Barry Chernoff, the Robert F. Schumann Professor of Environmental Studies, has the look of someone who has just received everything they’d wanted – happiness combined with the realization of how much work there is ahead.
“Be careful what you wish for,” he said with a laugh while describing the ambitious goals that will be realized by the recent $2 million grant from the Robert F. Schumann Foundation to support sustainability initiatives at the Robert F. Schumann Institute of the College of the Environment, at Wesleyan, and in the surrounding region.
The goals include building a network of local community non-governmental organizations (NGOs) that specialize in food security, environmental justice, and sustainability; financial support for 5th year M.A. students; paid internships for Wesleyan students to learn day-to-day operations in these organizations; and serving as the coordinator for these communities to share information with each other, their communities, and the Wesleyan campus from students to faculty. There will be biannual workshopsled by local organizations on how they promote urban farming and what it takes to make the organization successful, as well as a yearly Symposium that will be held over the next five years.
This all begins with building the network. Chernoff has already begun working with KNOX Hartford, an urban farming initiative that partners residents with business and government to bring sustainability and healthy food to Hartford, with others to be announced. The student internships will take place Summer of 2023.
“We hope to contribute to the wonderful work these organizations are doing, and through our collaboration we can inspire our students to make a better world,” Chernoff said.
The Symposium theme will be food security and environmental justice. The event will be an opportunity for the organizations to network and discuss best practices, commonalities of approaches, and have Wesleyan students learn from the organizations themselves. The Symposium presenters will come from the networks’ commendations of people they want to hear from.

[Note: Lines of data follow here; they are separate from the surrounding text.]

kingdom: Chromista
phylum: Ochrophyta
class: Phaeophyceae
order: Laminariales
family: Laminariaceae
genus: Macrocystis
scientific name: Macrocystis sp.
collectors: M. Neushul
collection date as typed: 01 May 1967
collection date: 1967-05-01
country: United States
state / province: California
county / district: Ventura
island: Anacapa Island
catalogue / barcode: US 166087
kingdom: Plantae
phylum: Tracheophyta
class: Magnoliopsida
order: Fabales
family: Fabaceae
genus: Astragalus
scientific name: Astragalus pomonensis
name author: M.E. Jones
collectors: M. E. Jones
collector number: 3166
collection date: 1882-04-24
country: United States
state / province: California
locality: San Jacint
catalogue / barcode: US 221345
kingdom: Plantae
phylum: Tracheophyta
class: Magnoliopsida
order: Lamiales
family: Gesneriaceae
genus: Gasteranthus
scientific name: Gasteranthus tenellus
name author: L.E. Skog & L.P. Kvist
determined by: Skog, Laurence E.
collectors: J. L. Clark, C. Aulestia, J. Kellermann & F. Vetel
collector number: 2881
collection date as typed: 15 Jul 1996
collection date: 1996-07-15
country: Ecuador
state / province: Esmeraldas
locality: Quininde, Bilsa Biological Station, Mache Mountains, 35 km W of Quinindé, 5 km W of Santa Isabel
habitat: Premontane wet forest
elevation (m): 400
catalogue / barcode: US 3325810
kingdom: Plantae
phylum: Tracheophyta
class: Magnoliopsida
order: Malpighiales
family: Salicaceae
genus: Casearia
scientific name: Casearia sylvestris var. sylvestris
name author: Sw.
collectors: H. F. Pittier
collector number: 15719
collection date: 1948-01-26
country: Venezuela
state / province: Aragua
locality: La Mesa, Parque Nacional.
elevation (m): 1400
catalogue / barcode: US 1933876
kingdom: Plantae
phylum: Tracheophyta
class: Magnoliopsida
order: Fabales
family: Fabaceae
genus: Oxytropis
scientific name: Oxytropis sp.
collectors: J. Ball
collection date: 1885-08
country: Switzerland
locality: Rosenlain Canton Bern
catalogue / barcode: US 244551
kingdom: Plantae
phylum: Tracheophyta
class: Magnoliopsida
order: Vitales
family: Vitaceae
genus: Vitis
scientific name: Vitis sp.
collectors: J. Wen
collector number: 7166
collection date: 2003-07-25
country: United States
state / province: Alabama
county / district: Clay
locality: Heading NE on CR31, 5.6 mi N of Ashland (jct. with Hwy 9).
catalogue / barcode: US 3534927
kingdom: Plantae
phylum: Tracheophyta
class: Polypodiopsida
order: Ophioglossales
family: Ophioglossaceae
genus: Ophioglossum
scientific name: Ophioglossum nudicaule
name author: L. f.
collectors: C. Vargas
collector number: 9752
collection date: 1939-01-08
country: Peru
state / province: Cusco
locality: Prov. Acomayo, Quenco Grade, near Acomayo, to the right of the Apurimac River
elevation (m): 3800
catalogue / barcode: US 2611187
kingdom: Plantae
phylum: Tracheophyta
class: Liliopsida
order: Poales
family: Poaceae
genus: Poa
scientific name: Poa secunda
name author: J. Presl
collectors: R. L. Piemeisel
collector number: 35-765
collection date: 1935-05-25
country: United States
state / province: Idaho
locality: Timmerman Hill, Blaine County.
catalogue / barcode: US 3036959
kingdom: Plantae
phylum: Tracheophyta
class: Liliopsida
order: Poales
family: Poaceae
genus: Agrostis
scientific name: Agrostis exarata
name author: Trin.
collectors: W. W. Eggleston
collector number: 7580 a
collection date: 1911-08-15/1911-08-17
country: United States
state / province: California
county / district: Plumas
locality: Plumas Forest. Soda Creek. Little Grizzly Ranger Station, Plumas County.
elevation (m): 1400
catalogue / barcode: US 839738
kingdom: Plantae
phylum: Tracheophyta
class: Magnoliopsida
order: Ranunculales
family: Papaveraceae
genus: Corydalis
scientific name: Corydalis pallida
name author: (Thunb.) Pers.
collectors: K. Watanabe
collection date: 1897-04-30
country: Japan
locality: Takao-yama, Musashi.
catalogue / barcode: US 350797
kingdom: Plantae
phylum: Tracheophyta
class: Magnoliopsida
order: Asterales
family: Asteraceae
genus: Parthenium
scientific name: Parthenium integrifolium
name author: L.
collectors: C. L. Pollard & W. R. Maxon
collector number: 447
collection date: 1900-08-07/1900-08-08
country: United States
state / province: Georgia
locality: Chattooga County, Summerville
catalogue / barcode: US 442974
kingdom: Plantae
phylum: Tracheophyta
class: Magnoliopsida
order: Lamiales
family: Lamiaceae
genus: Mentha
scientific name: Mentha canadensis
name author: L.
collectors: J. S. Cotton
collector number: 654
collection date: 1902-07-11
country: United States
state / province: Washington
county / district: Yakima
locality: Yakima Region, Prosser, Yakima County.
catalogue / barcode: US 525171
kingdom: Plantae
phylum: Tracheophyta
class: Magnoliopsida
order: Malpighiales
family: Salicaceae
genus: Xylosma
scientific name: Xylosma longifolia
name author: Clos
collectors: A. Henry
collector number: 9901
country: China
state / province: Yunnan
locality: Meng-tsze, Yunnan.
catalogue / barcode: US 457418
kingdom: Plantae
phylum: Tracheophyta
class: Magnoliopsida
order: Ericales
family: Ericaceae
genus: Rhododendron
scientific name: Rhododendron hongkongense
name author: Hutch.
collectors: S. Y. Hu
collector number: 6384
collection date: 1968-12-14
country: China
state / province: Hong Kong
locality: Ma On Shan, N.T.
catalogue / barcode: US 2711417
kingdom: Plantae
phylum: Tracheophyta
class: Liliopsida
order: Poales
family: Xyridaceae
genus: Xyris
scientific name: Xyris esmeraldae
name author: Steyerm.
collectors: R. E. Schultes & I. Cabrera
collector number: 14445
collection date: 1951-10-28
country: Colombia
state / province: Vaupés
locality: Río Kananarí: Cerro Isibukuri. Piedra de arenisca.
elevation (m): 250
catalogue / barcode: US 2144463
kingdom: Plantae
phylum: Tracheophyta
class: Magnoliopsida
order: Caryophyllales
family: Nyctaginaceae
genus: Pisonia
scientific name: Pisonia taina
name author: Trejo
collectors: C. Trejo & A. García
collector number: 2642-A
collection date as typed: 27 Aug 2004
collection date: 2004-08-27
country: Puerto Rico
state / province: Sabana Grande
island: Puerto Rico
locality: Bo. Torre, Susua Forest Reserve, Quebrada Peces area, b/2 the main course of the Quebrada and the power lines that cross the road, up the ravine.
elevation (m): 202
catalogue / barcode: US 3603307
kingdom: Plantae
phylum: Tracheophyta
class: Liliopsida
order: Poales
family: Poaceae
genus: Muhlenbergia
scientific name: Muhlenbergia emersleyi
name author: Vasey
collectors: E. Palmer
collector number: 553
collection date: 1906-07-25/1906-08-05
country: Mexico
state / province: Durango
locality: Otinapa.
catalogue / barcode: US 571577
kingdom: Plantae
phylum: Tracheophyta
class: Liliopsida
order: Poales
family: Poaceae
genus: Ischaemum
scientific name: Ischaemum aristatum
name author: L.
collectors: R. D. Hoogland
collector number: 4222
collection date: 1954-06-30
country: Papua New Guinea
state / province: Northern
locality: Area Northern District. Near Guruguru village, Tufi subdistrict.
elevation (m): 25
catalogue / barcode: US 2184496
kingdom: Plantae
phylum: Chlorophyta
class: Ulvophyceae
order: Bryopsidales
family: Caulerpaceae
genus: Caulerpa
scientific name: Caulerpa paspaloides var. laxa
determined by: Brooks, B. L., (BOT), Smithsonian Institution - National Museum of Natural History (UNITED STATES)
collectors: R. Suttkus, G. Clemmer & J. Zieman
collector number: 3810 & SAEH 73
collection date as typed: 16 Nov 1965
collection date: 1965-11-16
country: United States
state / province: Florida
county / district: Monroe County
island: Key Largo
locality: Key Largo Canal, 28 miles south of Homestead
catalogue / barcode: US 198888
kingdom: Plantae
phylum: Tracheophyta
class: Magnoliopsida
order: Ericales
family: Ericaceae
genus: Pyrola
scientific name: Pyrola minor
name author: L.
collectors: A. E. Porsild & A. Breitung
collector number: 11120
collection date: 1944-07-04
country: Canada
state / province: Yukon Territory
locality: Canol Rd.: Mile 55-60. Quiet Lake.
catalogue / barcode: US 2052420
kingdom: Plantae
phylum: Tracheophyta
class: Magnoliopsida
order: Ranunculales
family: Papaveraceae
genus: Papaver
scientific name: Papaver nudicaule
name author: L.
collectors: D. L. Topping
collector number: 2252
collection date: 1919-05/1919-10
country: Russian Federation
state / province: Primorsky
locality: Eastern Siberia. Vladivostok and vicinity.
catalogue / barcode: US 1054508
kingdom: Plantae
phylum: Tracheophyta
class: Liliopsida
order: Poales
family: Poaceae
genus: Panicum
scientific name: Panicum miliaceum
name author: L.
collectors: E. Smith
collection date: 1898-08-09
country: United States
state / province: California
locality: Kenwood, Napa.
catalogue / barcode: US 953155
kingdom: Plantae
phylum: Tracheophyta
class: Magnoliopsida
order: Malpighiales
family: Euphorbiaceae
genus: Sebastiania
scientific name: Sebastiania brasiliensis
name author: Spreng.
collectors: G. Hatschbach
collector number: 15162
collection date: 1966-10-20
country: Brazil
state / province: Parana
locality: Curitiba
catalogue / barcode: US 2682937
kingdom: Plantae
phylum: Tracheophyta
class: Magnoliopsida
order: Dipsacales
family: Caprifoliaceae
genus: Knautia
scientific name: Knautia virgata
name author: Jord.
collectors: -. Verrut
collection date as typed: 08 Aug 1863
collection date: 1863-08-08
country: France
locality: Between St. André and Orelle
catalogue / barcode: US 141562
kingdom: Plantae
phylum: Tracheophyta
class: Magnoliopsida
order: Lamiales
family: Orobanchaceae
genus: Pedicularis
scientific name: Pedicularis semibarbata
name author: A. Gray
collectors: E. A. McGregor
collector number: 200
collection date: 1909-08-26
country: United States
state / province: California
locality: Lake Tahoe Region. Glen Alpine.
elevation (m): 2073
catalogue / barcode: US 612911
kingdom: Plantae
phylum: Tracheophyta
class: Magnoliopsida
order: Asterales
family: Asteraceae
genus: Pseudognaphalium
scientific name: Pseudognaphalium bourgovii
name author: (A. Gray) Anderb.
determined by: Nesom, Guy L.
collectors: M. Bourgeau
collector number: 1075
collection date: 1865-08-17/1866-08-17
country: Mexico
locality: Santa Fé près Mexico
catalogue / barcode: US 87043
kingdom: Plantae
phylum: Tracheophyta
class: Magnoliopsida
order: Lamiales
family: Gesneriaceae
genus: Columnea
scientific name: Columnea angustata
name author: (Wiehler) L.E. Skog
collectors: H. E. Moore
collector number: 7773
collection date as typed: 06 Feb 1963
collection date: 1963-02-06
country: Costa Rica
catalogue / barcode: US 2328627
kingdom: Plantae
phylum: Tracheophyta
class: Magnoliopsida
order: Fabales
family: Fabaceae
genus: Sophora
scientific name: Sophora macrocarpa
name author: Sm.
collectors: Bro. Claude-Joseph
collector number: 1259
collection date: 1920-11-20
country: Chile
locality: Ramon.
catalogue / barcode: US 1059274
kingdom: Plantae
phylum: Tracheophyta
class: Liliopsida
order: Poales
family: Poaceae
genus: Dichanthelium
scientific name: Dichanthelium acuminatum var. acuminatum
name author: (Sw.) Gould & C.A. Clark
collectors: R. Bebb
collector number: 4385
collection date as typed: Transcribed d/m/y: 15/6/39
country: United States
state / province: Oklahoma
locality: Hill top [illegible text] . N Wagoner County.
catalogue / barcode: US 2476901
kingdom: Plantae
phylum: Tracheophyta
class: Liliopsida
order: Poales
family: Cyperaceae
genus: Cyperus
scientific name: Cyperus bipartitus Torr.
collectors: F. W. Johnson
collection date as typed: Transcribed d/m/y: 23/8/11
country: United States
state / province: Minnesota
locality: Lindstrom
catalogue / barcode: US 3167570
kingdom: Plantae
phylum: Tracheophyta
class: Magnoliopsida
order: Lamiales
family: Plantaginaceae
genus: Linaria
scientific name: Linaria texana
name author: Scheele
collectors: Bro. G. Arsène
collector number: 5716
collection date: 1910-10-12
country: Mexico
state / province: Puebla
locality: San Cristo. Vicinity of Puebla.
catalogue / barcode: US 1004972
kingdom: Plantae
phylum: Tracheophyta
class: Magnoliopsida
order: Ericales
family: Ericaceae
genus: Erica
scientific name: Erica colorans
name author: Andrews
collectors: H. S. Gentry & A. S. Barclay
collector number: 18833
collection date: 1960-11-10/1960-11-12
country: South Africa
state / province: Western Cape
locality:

Chernoff sees it as a way to facilitate the network, a way for Wesleyan to create a space for those working day to day in urban farming, environmental justice, and sustainability to connect with each other. “I see it as an opportunity for Wesleyan students to learn from folks who are doing the work. How do they make it work? This education for Wesleyan students will at minimum create responsible citizens, at most it will have a multiplicative effect,” Chernoff said.
In addition, Chernoff will hire a professor of the practice to teach undergraduate courses in the areas of environmental justice and food security.
If this sounds like a lot, it is, but Chernoff is adamant about the importance of this initiative. “The mission of the College of the Environment is to change the world. We are not afraid to fail, but we are afraid not to try,” he said.